===== EXTRACTED MATERIAL
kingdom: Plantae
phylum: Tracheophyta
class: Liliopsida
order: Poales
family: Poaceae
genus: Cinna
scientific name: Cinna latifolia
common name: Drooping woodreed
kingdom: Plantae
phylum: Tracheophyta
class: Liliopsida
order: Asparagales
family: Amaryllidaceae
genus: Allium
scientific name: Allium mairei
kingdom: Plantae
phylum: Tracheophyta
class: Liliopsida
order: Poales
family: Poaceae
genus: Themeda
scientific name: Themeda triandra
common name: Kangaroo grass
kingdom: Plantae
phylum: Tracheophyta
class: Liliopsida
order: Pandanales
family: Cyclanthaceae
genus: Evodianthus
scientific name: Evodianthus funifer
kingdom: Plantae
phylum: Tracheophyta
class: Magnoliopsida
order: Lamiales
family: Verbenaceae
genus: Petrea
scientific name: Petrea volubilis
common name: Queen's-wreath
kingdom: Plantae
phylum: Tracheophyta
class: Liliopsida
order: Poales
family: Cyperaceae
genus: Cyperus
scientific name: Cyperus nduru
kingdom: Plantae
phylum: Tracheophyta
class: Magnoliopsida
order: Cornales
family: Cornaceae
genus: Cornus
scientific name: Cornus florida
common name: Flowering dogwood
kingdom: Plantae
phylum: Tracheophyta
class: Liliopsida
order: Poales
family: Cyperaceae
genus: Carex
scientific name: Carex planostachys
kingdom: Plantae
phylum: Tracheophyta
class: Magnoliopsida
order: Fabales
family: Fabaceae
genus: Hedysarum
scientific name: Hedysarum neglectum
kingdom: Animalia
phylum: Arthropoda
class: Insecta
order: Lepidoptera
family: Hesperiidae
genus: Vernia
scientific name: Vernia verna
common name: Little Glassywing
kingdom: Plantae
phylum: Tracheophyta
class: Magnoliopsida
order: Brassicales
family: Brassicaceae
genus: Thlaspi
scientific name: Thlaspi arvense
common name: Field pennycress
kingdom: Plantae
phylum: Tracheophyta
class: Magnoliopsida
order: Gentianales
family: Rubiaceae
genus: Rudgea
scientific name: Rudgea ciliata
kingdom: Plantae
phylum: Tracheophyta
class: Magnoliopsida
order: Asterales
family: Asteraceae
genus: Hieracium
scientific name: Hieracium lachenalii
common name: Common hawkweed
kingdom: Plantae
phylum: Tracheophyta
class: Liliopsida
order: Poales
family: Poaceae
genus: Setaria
==========
◆ **WORK INSTRUCTIONS**: Render every line of all the records above as a JSON list of strings, one string per line, leaving out any blank lines.

◆ **EXERCISE RESULT**:
[
  "kingdom: Plantae",
  "phylum: Tracheophyta",
  "class: Liliopsida",
  "order: Poales",
  "family: Poaceae",
  "genus: Cinna",
  "scientific name: Cinna latifolia",
  "common name: Drooping woodreed",
  "kingdom: Plantae",
  "phylum: Tracheophyta",
  "class: Liliopsida",
  "order: Asparagales",
  "family: Amaryllidaceae",
  "genus: Allium",
  "scientific name: Allium mairei",
  "kingdom: Plantae",
  "phylum: Tracheophyta",
  "class: Liliopsida",
  "order: Poales",
  "family: Poaceae",
  "genus: Themeda",
  "scientific name: Themeda triandra",
  "common name: Kangaroo grass",
  "kingdom: Plantae",
  "phylum: Tracheophyta",
  "class: Liliopsida",
  "order: Pandanales",
  "family: Cyclanthaceae",
  "genus: Evodianthus",
  "scientific name: Evodianthus funifer",
  "kingdom: Plantae",
  "phylum: Tracheophyta",
  "class: Magnoliopsida",
  "order: Lamiales",
  "family: Verbenaceae",
  "genus: Petrea",
  "scientific name: Petrea volubilis",
  "common name: Queen's-wreath",
  "kingdom: Plantae",
  "phylum: Tracheophyta",
  "class: Liliopsida",
  "order: Poales",
  "family: Cyperaceae",
  "genus: Cyperus",
  "scientific name: Cyperus nduru",
  "kingdom: Plantae",
  "phylum: Tracheophyta",
  "class: Magnoliopsida",
  "order: Cornales",
  "family: Cornaceae",
  "genus: Cornus",
  "scientific name: Cornus florida",
  "common name: Flowering dogwood",
  "kingdom: Plantae",
  "phylum: Tracheophyta",
  "class: Liliopsida",
  "order: Poales",
  "family: Cyperaceae",
  "genus: Carex",
  "scientific name: Carex planostachys",
  "kingdom: Plantae",
  "phylum: Tracheophyta",
  "class: Magnoliopsida",
  "order: Fabales",
  "family: Fabaceae",
  "genus: Hedysarum",
  "scientific name: Hedysarum neglectum",
  "kingdom: Animalia",
  "phylum: Arthropoda",
  "class: Insecta",
  "order: Lepidoptera",
  "family: Hesperiidae",
  "genus: Vernia",
  "scientific name: Vernia verna",
  "common name: Little Glassywing",
  "kingdom: Plantae",
  "phylum: Tracheophyta",
  "class: Magnoliopsida",
  "order: Brassicales",
  "family: Brassicaceae",
  "genus: Thlaspi",
  "scientific name: Thlaspi arvense",
  "common name: Field pennycress",
  "kingdom: Plantae",
  "phylum: Tracheophyta",
  "class: Magnoliopsida",
  "order: Gentianales",
  "family: Rubiaceae",
  "genus: Rudgea",
  "scientific name: Rudgea ciliata",
  "kingdom: Plantae",
  "phylum: Tracheophyta",
  "class: Magnoliopsida",
  "order: Asterales",
  "family: Asteraceae",
  "genus: Hieracium",
  "scientific name: Hieracium lachenalii",
  "common name: Common hawkweed",
  "kingdom: Plantae",
  "phylum: Tracheophyta",
  "class: Liliopsida",
  "order: Poales",
  "family: Poaceae",
  "genus: Setaria"
]